Most state-led online programs are supplemental, which means that students may take one or two courses through the virtual route, while earning the rest of their credits at a local school. But state data and finance systems typically can’t direct the funding for just one or two classes to a virtual school, while funneling the rest of it to the regular school.
Liz Pape, the president and chief executive officer of the Maynard, Mass.-based Virtual High School Global Consortium, said that the majority of its funding comes from roughly 660 member schools paying their membership fees.
The consortium serves about 13,000 students around the globe and provides yearlong and semesterlong basic courses, gifted and talented courses for middle school students, Advanced Placement courses, and credit-recovery classes.

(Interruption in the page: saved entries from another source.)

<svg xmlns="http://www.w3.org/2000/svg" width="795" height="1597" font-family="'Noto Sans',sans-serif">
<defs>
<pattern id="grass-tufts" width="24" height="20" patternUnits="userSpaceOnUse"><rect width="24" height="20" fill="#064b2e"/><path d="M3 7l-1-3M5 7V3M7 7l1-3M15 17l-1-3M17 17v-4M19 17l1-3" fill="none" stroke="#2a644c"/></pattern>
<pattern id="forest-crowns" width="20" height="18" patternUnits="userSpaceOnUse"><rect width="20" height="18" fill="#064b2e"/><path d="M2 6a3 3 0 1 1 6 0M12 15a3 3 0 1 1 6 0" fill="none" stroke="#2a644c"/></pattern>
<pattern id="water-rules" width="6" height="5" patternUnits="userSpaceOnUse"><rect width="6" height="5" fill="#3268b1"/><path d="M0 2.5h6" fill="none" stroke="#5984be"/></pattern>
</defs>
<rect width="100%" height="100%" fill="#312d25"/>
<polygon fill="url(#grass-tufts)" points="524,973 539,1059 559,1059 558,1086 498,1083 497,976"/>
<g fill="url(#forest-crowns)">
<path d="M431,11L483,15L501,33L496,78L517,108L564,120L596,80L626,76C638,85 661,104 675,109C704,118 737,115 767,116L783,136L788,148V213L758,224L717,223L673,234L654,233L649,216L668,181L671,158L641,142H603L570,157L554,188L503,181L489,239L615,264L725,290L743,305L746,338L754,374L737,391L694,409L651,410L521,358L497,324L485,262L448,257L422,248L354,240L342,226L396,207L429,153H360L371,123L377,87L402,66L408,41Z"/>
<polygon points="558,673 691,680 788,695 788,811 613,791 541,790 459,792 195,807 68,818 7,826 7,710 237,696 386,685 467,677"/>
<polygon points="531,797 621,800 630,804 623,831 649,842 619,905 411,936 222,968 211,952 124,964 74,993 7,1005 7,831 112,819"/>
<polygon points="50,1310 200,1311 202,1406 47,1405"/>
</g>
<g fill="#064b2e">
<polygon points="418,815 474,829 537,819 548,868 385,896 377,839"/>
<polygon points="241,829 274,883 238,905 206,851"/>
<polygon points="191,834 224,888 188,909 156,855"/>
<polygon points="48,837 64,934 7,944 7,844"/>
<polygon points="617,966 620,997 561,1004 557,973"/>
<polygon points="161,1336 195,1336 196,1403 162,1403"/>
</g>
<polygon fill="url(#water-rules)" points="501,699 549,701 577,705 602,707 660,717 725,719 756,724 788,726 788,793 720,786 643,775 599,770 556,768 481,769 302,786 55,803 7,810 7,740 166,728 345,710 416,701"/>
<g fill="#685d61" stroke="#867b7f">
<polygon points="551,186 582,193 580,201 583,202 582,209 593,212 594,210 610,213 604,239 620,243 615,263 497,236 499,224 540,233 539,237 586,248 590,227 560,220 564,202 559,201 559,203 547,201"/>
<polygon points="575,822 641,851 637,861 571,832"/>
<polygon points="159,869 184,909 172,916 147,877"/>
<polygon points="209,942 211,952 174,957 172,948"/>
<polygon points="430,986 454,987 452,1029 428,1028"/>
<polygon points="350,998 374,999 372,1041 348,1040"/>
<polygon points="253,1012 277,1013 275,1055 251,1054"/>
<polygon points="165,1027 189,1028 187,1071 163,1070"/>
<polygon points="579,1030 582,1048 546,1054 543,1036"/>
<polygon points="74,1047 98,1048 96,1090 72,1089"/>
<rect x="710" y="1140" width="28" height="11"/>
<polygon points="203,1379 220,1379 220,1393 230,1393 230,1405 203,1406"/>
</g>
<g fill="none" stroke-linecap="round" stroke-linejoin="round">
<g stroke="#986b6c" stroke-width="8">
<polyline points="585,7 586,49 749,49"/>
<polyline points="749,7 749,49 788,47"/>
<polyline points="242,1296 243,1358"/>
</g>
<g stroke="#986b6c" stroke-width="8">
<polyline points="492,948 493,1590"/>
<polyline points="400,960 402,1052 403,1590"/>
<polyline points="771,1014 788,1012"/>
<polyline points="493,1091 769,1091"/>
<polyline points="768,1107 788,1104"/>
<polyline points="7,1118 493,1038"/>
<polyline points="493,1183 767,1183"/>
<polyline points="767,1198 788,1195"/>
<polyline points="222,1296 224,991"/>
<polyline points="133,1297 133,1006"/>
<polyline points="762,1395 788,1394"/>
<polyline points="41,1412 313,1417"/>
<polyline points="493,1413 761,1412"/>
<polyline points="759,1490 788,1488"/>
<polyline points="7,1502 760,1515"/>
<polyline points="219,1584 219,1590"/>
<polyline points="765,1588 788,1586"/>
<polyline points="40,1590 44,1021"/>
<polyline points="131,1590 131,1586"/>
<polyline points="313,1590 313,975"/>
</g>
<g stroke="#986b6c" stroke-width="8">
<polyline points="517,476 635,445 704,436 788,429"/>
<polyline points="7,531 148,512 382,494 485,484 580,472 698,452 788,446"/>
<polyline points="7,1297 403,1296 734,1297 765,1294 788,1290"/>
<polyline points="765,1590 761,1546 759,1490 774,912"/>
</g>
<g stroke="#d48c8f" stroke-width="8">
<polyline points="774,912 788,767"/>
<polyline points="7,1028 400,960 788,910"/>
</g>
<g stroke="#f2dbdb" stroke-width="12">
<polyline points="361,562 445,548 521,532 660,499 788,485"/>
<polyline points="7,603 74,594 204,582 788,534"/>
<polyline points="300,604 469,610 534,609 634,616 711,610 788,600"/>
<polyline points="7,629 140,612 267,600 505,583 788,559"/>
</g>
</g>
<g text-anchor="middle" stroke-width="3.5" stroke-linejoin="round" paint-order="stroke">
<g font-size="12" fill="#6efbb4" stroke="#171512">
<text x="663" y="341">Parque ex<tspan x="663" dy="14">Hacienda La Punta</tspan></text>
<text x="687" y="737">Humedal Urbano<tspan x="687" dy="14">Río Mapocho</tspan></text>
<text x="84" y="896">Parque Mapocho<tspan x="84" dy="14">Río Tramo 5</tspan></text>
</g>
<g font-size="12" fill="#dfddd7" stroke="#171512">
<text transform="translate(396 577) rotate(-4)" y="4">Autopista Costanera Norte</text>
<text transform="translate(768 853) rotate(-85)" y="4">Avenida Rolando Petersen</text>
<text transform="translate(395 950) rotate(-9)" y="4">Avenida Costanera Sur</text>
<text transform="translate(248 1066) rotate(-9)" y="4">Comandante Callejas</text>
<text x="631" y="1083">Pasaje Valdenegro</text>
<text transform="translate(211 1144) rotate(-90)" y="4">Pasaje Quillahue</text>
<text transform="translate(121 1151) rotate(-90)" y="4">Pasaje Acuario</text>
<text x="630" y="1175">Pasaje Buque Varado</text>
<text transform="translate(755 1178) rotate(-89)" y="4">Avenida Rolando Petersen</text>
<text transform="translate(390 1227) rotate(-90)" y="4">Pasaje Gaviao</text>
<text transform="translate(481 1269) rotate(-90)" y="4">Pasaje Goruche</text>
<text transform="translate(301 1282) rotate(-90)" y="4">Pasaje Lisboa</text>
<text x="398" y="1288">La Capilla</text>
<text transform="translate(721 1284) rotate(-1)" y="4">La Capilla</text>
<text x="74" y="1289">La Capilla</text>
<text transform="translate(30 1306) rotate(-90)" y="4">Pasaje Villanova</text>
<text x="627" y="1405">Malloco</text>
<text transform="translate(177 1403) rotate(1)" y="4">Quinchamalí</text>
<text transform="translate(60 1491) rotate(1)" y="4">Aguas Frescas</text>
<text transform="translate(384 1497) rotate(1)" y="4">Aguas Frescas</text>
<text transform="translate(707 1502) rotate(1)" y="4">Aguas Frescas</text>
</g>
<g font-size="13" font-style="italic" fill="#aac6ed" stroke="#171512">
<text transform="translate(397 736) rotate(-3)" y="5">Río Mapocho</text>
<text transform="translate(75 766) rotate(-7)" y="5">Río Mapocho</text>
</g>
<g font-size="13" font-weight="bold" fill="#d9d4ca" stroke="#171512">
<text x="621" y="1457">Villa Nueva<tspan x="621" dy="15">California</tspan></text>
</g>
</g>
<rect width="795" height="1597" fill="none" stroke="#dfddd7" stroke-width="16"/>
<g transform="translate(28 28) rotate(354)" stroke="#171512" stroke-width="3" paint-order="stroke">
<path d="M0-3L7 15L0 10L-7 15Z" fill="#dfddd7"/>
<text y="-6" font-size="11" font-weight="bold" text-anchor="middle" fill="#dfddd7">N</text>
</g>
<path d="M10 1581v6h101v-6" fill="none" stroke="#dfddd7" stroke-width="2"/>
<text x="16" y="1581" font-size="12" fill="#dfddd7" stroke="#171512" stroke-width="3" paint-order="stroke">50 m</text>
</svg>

Classes are taught by teachers from the consortium’s member schools.
Virtual charter schools are often funded as traditional face-to-face charter schools, with the state aid following the student, although many virtual schools receive slightly less funding per student, said Jeff Kwitowski, the vice president of public relations for Herndon, Va.-based K12 Inc., an online-course provider that operates its own schools as well as contracts with schools and districts to serve about 70,000 total students.
“One of the greatest benefits of online learning is access to high-quality courses—and more of them—at a good cost,” Mr. Kwitowski said. “But while [virtual school] costs may be different, there are significant costs to operating full-time online schools.”
Ensuring that students receive adequate and sustainable funding in online programs is essential, he said.
Mary Gifford, the senior regional vice president of the central region for K12 Inc., added: “There is some assumption that [online learning] can just be done on the cheap, and while there are certainly some economies that we can achieve, there are other economies we can’t.”
“To do it for remarkably less is not going to be fair to those kids,” she said. “They’re still worth a high-quality public education.”
For instance, virtual schools do not have to pay for facilities or utilities but may have higher technological expenses.
In addition, online courses can be replicated and scaled up easily to meet the needs of just a few or several thousand students, which can help cut down on costs.
However, it often takes a large investment initially to develop courses, and high-quality online programs adhere to student-to-teacher ratios comparable to traditional schools’, so there are little savings in personnel.